Jonah Goldberg over at National Review summed things up nicely in his piece entitled The Pittsburgh Massacre Wasn’t Trump’s Fault, but He’s Not Helping.
Amid the mail-bomb scare last week Trump tweeted about how unfair it is that CNN can criticize him “yet when I criticize them they go wild and scream, ‘It’s just not Presidential!’” The false equivalence is lost on him and on his biggest defenders. CNN isn’t the president. It’s in a different lane. And while some of its coverage is worthy of criticism, it isn’t — or shouldn’t be — a warrant for Trump to leave his lane.
I don’t think Trump deliberately encouraged the slaughter in Pittsburgh. But every day he fuels a sense of chaos, a feeling that none of the norms or rules apply anymore. And that is bad enough. It certainly isn’t helping. The president is supposed to at least try.
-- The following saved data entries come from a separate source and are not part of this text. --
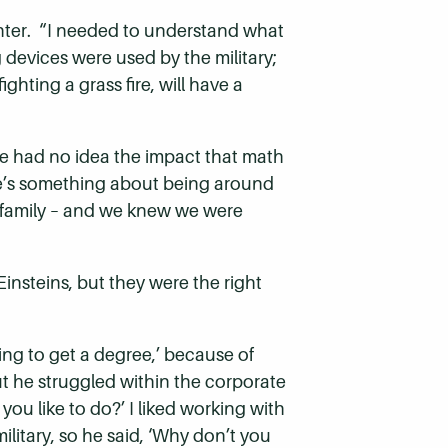
hter. “I needed to understand what
 devices were used by the military;
ghting a grass fire, will have a
e had no idea the impact that math
e’s something about being around
a family – and we knew we were
Einsteins, but they were the right
ing to get a degree,’ because of
 he struggled within the corporate
u like to do?’ I liked working with
litary, so he said, ‘Why don’t you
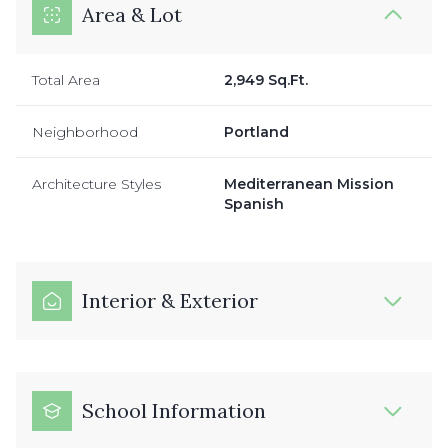
Area & Lot
Total Area
2,949 Sq.Ft.
Neighborhood
Portland
Architecture Styles
Mediterranean Mission
Spanish
Interior & Exterior
School Information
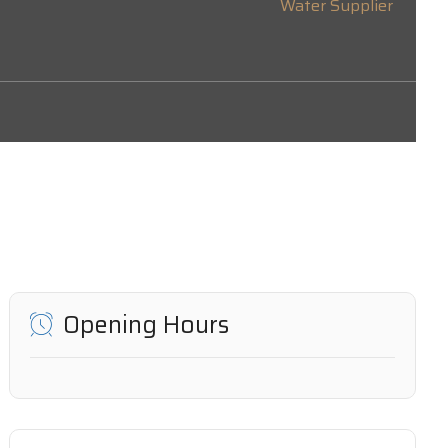
Water Supplier
Opening Hours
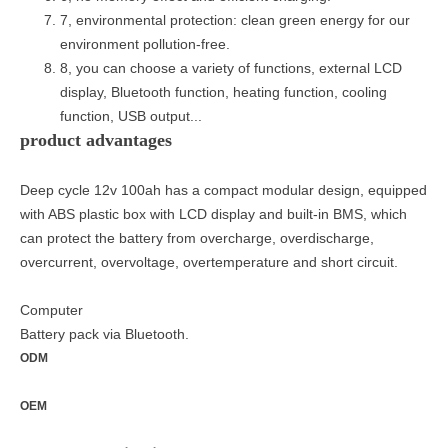
7, environmental protection: clean green energy for our
environment pollution-free.
8, you can choose a variety of functions, external LCD
display, Bluetooth function, heating function, cooling
function, USB output...
product advantages
Deep cycle 12v 100ah has a compact modular design, equipped
with ABS plastic box with LCD display and built-in BMS, which
can protect the battery from overcharge, overdischarge,
overcurrent, overvoltage, overtemperature and short circuit.
Computer
Battery pack via Bluetooth.
ODM
OEM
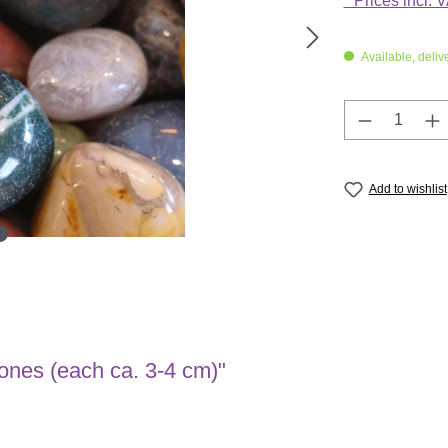
* Prices incl. 
Available, deliv
Product Q
Add to wishlist
tones (each ca. 3-4 cm)"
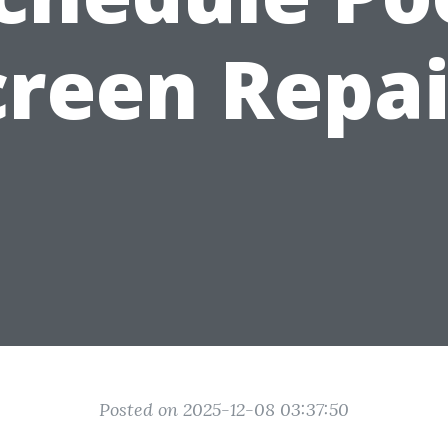
creen Repai
Posted on 2025-12-08 03:37:50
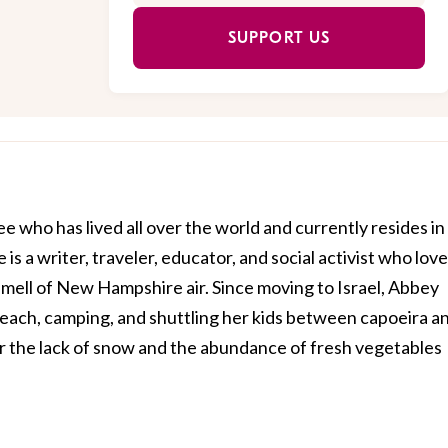
SUPPORT US
e who has lived all over the world and currently resides in
e is a writer, traveler, educator, and social activist who lov
smell of New Hampshire air. Since moving to Israel, Abbey
beach, camping, and shuttling her kids between capoeira a
or the lack of snow and the abundance of fresh vegetables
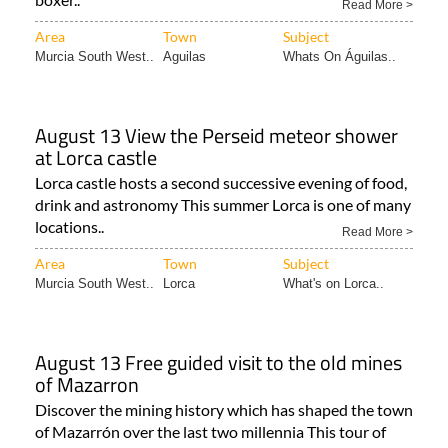
Read More >
Area
Town
Subject
Murcia South West..
Aguilas
Whats On Águilas..
August 13 View the Perseid meteor shower
at Lorca castle
Lorca castle hosts a second successive evening of food,
drink and astronomy This summer Lorca is one of many
locations..
Read More >
Area
Town
Subject
Murcia South West..
Lorca
What's on Lorca..
August 13 Free guided visit to the old mines
of Mazarron
Discover the mining history which has shaped the town
of Mazarrón over the last two millennia This tour of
I certainly wish President Donald Trump would do his part to tone down the volatility in these divided United States. As the leader of our nation, he could do much to address the issues of responsibility with common sense and calmness. A measured demeanor would go far and would strike a contrast against some of his detractors who claim it is he who incites violence.
Mr. President, please don’t be careless with your own words. You may not like the media, but – as always – no one creates violence but the actual criminal.